_Page text_
# Will it get better? What to do when we have a 1 year old?



## poppy21 (Mar 9, 2013)

This is my first time posting but just after some advice really. We have been together for 4 years with a one year old. We are not married and have no interest in making plans ect. But we are in a committed relationship. We both bought a house last year which the 15% deposit is funded mostly from his inheritance but also some of my money. We both share a car whcih is again majority his money put into it but i sold my car too which funded it aswell. We are both young, im 22 and he is 24.

So basiacally before we had our little one we werent exactly "madly in love". We were going through a rough patch because i was young and wanted to live my life yet he didnt want me doing this as he was jealous and would beg me not to go out with friends. I then accidently fell pregnant and because i wasnt interested in going out or being away from him really the problem we originally had disappeared as i was in the house almost constantly or with him.

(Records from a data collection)

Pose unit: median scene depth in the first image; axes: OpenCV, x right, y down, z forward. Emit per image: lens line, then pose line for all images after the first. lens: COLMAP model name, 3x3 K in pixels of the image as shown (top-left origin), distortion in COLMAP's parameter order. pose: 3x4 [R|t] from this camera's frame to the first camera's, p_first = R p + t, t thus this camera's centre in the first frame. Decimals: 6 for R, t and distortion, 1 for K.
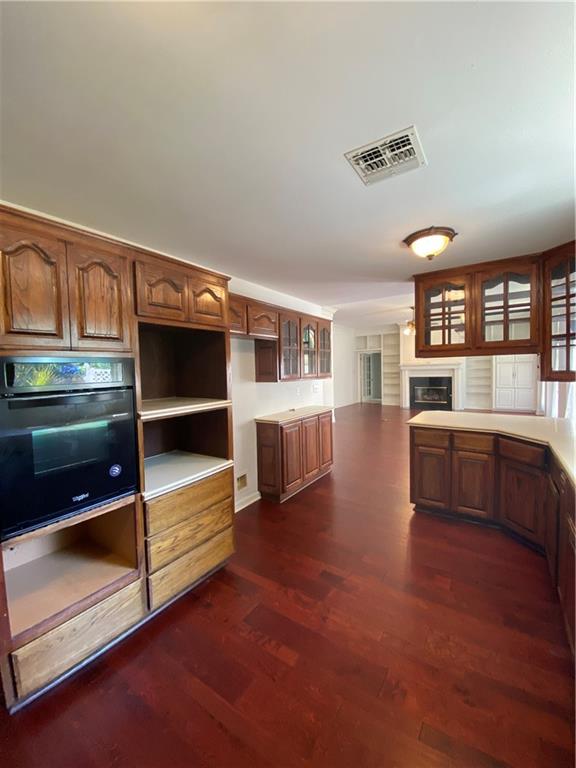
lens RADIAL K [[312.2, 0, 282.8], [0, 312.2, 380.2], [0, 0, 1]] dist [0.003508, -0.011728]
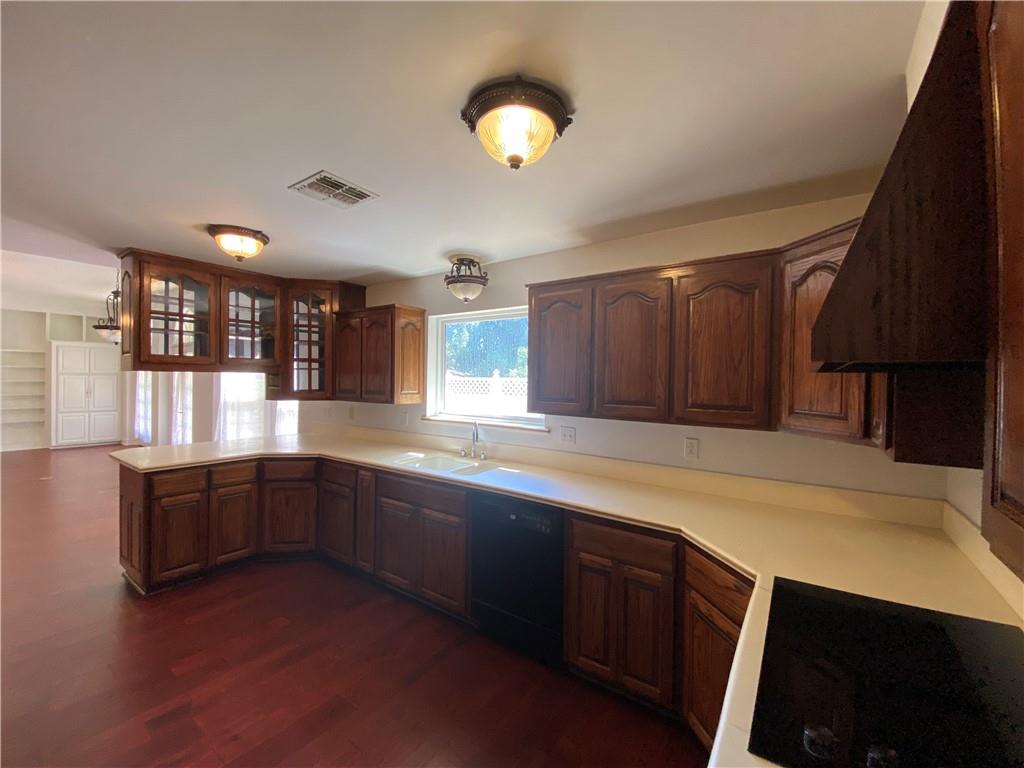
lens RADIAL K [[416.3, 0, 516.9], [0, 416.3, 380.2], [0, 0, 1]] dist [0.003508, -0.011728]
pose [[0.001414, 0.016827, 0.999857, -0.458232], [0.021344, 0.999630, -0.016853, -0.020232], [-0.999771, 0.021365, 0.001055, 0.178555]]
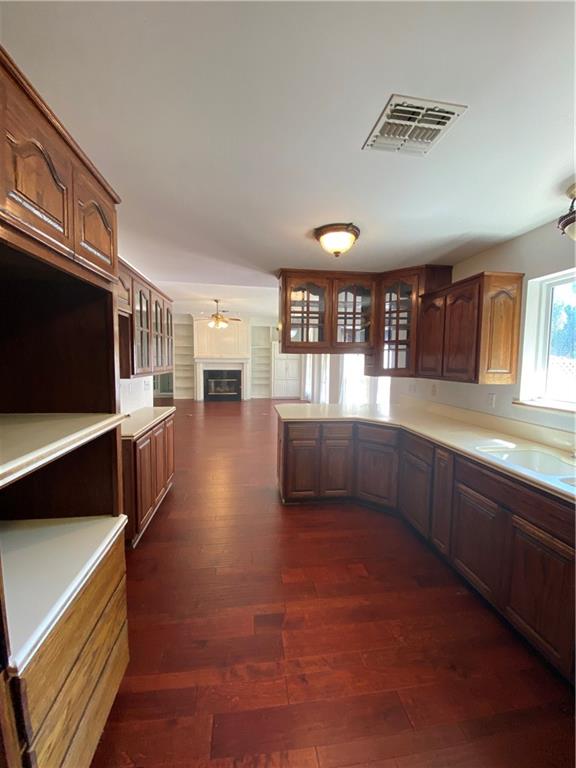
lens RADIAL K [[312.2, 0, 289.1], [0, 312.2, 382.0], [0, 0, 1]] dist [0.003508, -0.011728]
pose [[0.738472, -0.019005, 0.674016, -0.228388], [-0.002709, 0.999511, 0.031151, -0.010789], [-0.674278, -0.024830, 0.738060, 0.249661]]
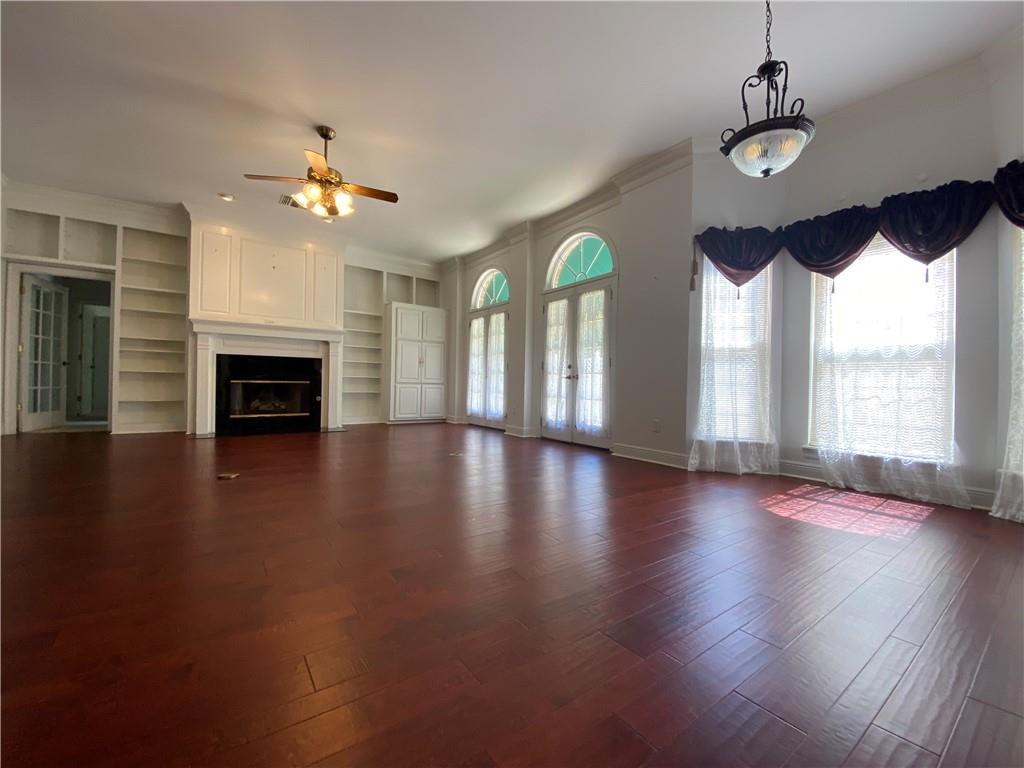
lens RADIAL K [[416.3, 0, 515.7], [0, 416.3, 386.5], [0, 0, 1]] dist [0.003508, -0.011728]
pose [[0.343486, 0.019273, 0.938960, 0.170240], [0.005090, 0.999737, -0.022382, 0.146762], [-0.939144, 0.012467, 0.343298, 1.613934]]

_Using the information_
A. Return the portion of the forum post about a couple raising a one-year-old that opens with the words containing "## poppy21 (Mar" and closes with "and he is 24.".
B. Resume the forum post about a couple raising a one-year-old, continuing it from its final sentence.

_Results in order_
A.
## poppy21 (Mar 9, 2013)

This is my first time posting but just after some advice really. We have been together for 4 years with a one year old. We are not married and have no interest in making plans ect. But we are in a committed relationship. We both bought a house last year which the 15% deposit is funded mostly from his inheritance but also some of my money. We both share a car whcih is again majority his money put into it but i sold my car too which funded it aswell. We are both young, im 22 and he is 24.

B.
We had our baby and things were good. He sometimes didnt help out as much as i would like but he is a really good dad. The problem is that we are pretty much arguing 24/7. I think he is a good guy but i dont think im in love with him and it is sometimes difficult to get on with him. Im sure he feels the same as me as i am aware i make it hard to get on with me as i am so happy. We have sex maybe once a month if that. I long for affection and someone who i feel madly in love with. I dream about the future and about meeting someone who i can truly get on with and love and have a sex life with. Yet i dont have any desire to really have sex with him or be close with him. It hurts me because i so despretley want to love him but i find it impossible. He can be so selfish and controlling and i sometimes feel id be better off a single parent. For example i sold my car mostly due to pressure from him which was then used to put towards a car which cost 5 times my orginial car (1k to 5k). I now never get the car and have to walk 2-3 miles on average to my uni with my son. This money could have bn spent on buying two slightly cheap cars but he wanted a flashier one. This pisses me off everyday. I know this is my fault too. i should have put my foot down. But i just hate being in a relationship with someone who can be so selfish. I want someone to put me first.. Im so confused. Do we continue living the way we are, argueing and unhappy becuase we have a baby? 

We have spoke about splitting up and what would happen with the house ect. He said hed move out and rent somewhere until the time came when i could sell the house. Im a year away from finishing my law degree and being a single parent would make this extremely difficult. I would have no money to even sell the house and he has all his money locked into this. I want something stable for my son. i dont want to be moving or have another man inplace of his father. I dont want to split my time with my son with his dad. I love him incredibly and it hurts that he is in this situation and sees us in such an unloving relationship

i really dont know why i am even posting this or what im looking for really. But no one knows me here and no one can judge me so it feels good to get it out.


----------



## 827Aug (Apr 27, 2008)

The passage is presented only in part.